*GOAL OF THE EXERCISE*: Duplicate the data below line for line, leaving every character unchanged.

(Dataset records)
____________
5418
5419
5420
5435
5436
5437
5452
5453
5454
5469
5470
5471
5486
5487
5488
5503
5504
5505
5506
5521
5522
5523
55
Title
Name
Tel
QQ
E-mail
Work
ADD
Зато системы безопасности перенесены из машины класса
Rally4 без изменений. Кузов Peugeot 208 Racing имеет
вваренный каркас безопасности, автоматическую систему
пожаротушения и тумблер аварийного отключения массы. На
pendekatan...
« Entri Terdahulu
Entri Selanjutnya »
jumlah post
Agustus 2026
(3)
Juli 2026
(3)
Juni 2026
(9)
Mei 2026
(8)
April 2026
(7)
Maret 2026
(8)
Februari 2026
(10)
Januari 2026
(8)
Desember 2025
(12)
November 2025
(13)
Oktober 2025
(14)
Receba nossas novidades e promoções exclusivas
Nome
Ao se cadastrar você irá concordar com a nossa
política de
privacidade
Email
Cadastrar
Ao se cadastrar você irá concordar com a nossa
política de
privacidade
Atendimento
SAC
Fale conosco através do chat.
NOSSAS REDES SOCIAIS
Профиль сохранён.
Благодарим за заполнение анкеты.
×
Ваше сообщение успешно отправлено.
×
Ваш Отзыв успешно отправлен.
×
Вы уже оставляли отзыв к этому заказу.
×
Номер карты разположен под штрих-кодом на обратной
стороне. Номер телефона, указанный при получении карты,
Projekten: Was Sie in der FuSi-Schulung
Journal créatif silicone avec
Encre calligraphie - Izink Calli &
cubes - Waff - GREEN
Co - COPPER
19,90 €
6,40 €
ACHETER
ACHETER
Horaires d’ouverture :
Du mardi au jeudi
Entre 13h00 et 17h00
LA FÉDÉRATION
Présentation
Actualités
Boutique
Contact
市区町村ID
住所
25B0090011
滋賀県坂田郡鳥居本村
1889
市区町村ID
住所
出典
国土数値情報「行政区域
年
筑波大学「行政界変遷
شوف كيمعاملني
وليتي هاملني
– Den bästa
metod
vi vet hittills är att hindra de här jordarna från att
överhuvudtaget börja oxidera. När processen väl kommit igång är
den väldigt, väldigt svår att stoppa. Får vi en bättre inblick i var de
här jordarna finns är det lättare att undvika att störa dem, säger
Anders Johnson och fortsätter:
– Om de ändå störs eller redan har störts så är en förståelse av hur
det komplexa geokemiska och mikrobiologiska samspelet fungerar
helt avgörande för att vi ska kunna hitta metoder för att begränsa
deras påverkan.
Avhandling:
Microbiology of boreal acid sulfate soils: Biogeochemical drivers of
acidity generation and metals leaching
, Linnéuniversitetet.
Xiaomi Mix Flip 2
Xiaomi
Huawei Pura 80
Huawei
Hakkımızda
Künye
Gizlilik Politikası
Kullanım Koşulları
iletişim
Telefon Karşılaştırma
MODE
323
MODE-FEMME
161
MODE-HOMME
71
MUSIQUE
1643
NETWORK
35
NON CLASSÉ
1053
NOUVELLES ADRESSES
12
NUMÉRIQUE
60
____________
*RESPONSE BOX*:
5418
5419
5420
5435
5436
5437
5452
5453
5454
5469
5470
5471
5486
5487
5488
5503
5504
5505
5506
5521
5522
5523
55
Title
Name
Tel
QQ
E-mail
Work
ADD
Зато системы безопасности перенесены из машины класса
Rally4 без изменений. Кузов Peugeot 208 Racing имеет
вваренный каркас безопасности, автоматическую систему
пожаротушения и тумблер аварийного отключения массы. На
pendekatan...
« Entri Terdahulu
Entri Selanjutnya »
jumlah post
Agustus 2026
(3)
Juli 2026
(3)
Juni 2026
(9)
Mei 2026
(8)
April 2026
(7)
Maret 2026
(8)
Februari 2026
(10)
Januari 2026
(8)
Desember 2025
(12)
November 2025
(13)
Oktober 2025
(14)
Receba nossas novidades e promoções exclusivas
Nome
Ao se cadastrar você irá concordar com a nossa
política de
privacidade
Email
Cadastrar
Ao se cadastrar você irá concordar com a nossa
política de
privacidade
Atendimento
SAC
Fale conosco através do chat.
NOSSAS REDES SOCIAIS
Профиль сохранён.
Благодарим за заполнение анкеты.
×
Ваше сообщение успешно отправлено.
×
Ваш Отзыв успешно отправлен.
×
Вы уже оставляли отзыв к этому заказу.
×
Номер карты разположен под штрих-кодом на обратной
стороне. Номер телефона, указанный при получении карты,
Projekten: Was Sie in der FuSi-Schulung
Journal créatif silicone avec
Encre calligraphie - Izink Calli &
cubes - Waff - GREEN
Co - COPPER
19,90 €
6,40 €
ACHETER
ACHETER
Horaires d’ouverture :
Du mardi au jeudi
Entre 13h00 et 17h00
LA FÉDÉRATION
Présentation
Actualités
Boutique
Contact
市区町村ID
住所
25B0090011
滋賀県坂田郡鳥居本村
1889
市区町村ID
住所
出典
国土数値情報「行政区域
年
筑波大学「行政界変遷
شوف كيمعاملني
وليتي هاملني
– Den bästa
metod
vi vet hittills är att hindra de här jordarna från att
överhuvudtaget börja oxidera. När processen väl kommit igång är
den väldigt, väldigt svår att stoppa. Får vi en bättre inblick i var de
här jordarna finns är det lättare att undvika att störa dem, säger
Anders Johnson och fortsätter:
– Om de ändå störs eller redan har störts så är en förståelse av hur
det komplexa geokemiska och mikrobiologiska samspelet fungerar
helt avgörande för att vi ska kunna hitta metoder för att begränsa
deras påverkan.
Avhandling:
Microbiology of boreal acid sulfate soils: Biogeochemical drivers of
acidity generation and metals leaching
, Linnéuniversitetet.
Xiaomi Mix Flip 2
Xiaomi
Huawei Pura 80
Huawei
Hakkımızda
Künye
Gizlilik Politikası
Kullanım Koşulları
iletişim
Telefon Karşılaştırma
MODE
323
MODE-FEMME
161
MODE-HOMME
71
MUSIQUE
1643
NETWORK
35
NON CLASSÉ
1053
NOUVELLES ADRESSES
12
NUMÉRIQUE
60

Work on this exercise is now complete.